Exercise description:
Below are entries. Reproduce exactly the lines between the line holding "(246, 133) = (870, 354): none -> picture" and the line holding "(682, 383) = (297, 432): beige", inclusive, and only those.

Stored items:
*** Begin section ***

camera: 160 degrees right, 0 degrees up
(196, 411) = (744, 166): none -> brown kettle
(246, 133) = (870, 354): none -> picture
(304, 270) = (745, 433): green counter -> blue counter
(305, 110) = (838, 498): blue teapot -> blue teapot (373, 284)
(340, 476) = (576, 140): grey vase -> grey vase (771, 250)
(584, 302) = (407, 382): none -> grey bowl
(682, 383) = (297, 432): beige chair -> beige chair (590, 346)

*** End section ***
*** Begin section ***

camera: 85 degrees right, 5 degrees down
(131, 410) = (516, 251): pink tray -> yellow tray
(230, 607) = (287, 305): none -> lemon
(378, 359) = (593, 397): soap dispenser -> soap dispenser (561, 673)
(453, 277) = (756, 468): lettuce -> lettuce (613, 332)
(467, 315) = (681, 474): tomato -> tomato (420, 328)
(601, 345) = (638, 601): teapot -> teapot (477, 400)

*** End section ***

Answer box:
(246, 133) = (870, 354): none -> picture
(304, 270) = (745, 433): green counter -> blue counter
(305, 110) = (838, 498): blue teapot -> blue teapot (373, 284)
(340, 476) = (576, 140): grey vase -> grey vase (771, 250)
(584, 302) = (407, 382): none -> grey bowl
(682, 383) = (297, 432): beige chair -> beige chair (590, 346)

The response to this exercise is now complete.